Но главная особенность синтаксиса – это своеобразное "плетение словес", построение фразы последовательно, от одного слова к другому, создавая сложную громоздкую синтаксическую конструкцию. Подобная особенность может быть показателем того, что текст А.М. Ремизова был неким установлением на устное прочтение текста подобно сказкам или быличкам.
-
"Как яйцо круглый и полный, во всю щеку румянец, да такой румяный – малина, а губы – сирень – цвет, другого не подберешь, и над губою – пушок либо так углем по губе кто провел, с масленицы осталось, нос – его за три версты увидишь – длинный, и все такое сытое да наливное, сахарное".
-
"Всякий день поутру часов в семь, когда по домам еще бродит сон, последний, но зато самый сладкий и такой крепкий, что ни стуком дров, ни колокольным звоном – а звонят и в Прокопьевском и в Зачатьевском, и в приходских церквах – никакими силами, кажется, не одолеть и не выгнать его за дверь в сени, когда одни лишь торговки с молоком и корзинами идут на базар и кричат, как только умеют кричать одни лишь торговки, да бегут чиновники в казенную палату, в этот ранний заботливый час, проходя по Поперечно – кошачьей, легко столкнуться лицом к лицу с Стратилатовым".

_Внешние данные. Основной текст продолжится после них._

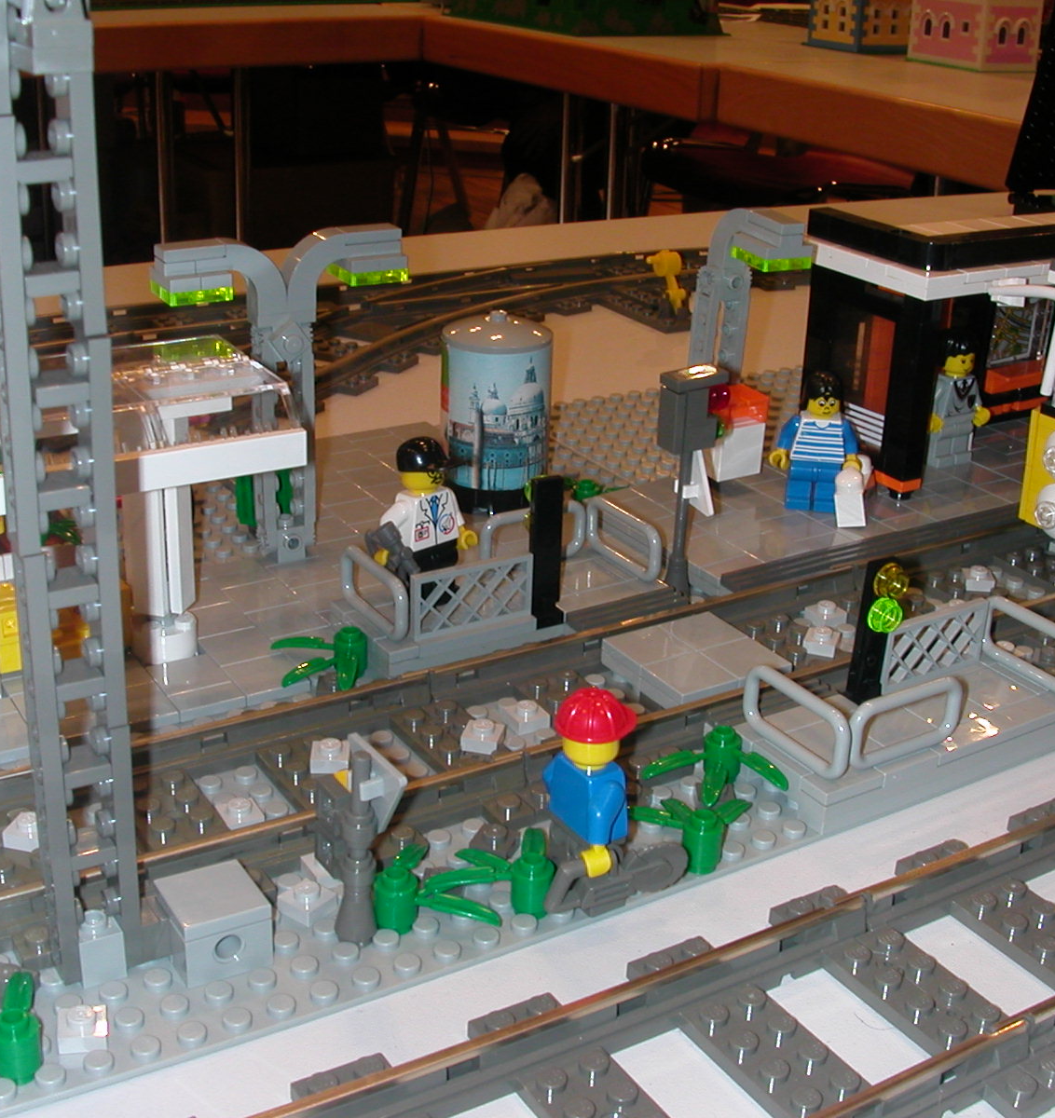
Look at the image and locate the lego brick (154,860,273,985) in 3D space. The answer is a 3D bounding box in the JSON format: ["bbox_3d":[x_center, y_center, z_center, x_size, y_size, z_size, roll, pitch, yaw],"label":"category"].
[{"bbox_3d":[-0.055,0.064,0.281,0.016,0.013,0.016,-12,27,-30],"label":"lego brick"}]

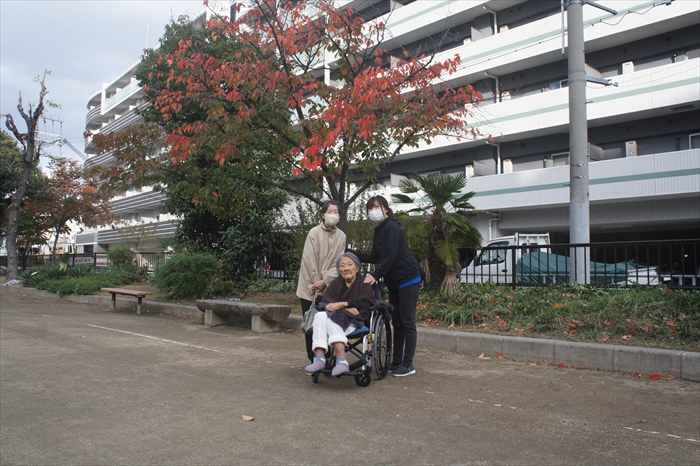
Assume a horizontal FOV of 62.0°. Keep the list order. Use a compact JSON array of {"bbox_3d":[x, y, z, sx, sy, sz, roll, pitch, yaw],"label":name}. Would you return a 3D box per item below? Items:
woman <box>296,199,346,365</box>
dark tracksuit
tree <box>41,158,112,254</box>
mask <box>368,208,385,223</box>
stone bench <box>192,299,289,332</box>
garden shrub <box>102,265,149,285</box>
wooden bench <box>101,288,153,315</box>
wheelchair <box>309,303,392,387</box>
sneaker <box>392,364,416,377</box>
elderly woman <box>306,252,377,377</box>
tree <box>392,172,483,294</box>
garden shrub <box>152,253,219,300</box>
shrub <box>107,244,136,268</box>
[{"bbox_3d":[-0.265,0.490,5.360,0.460,1.570,0.340,1,-4,-18],"label":"woman"},{"bbox_3d":[0.335,0.509,5.260,0.600,1.330,0.520,3,-4,-41],"label":"dark tracksuit"},{"bbox_3d":[-11.728,-0.879,25.000,2.950,4.600,2.900,0,-3,0],"label":"tree"},{"bbox_3d":[0.225,-0.149,4.950,0.135,0.110,0.075,-2,-4,25],"label":"mask"},{"bbox_3d":[-1.700,1.278,8.993,1.900,0.410,0.500,-3,-4,44],"label":"stone bench"},{"bbox_3d":[-6.550,1.191,17.060,1.350,0.580,1.000,-3,-4,44],"label":"garden shrub"},{"bbox_3d":[-4.680,1.440,12.089,1.750,0.430,0.380,-3,-4,44],"label":"wooden bench"},{"bbox_3d":[0.021,0.816,4.946,0.590,0.870,0.900,-1,-4,23],"label":"wheelchair"},{"bbox_3d":[0.488,1.215,5.137,0.245,0.098,0.092,3,-4,-37],"label":"sneaker"},{"bbox_3d":[-0.090,0.655,4.921,0.520,1.000,0.780,-2,-4,25],"label":"elderly woman"},{"bbox_3d":[1.440,0.015,9.614,1.450,2.000,1.400,0,-3,6],"label":"tree"},{"bbox_3d":[-3.450,0.834,12.273,1.450,1.000,1.300,-3,-4,44],"label":"garden shrub"},{"bbox_3d":[-7.643,0.820,19.500,1.000,0.950,0.950,0,-3,0],"label":"shrub"}]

Известно несколько редакций "Неуёмного бубна", где автор оттачивает свой стиль, работая с лексикой и синтаксисом: одним из таких примеров может быть замена общеупотребительного слова "мешочек" на диалектное "тюричек". В позднейшей редакции была произведена обратная замена лексемы.
-
"Зимою он в ватном пальто, на шею намотан красный гарусный шарф, летом в сером люстриновом пиджачке и в серой жокейской шапочке с пуговкою, из кармана непременно торчит пестрый платок, под мышкою синий мешочек с сахаром, и всегда калоши".
В основе словесного творчества, считал Ремизов, должен быть русский природный "лад" речи. Поэтому – то интерес Ремизова – художника слова, был сосредоточен на разговорной исконной народной речи. Поэтому он так внимательно изучал этимологические словари и деловые записи XVII в, он искал "русскую мелодию", стремясь проникнуть в лексические, фонетические и интонационные законы русского языка.
Работа Ремизова над познанием "природного лада" русской речи была в свое время подхвачена многими русскими писателями, оказала влияние на их стремление раскрыть богатство русского языка. Бесспорно, что Ремизов повлиял на стиль М. Пришвина, Б. Пильняка, Е. Замятина, А. Толстого.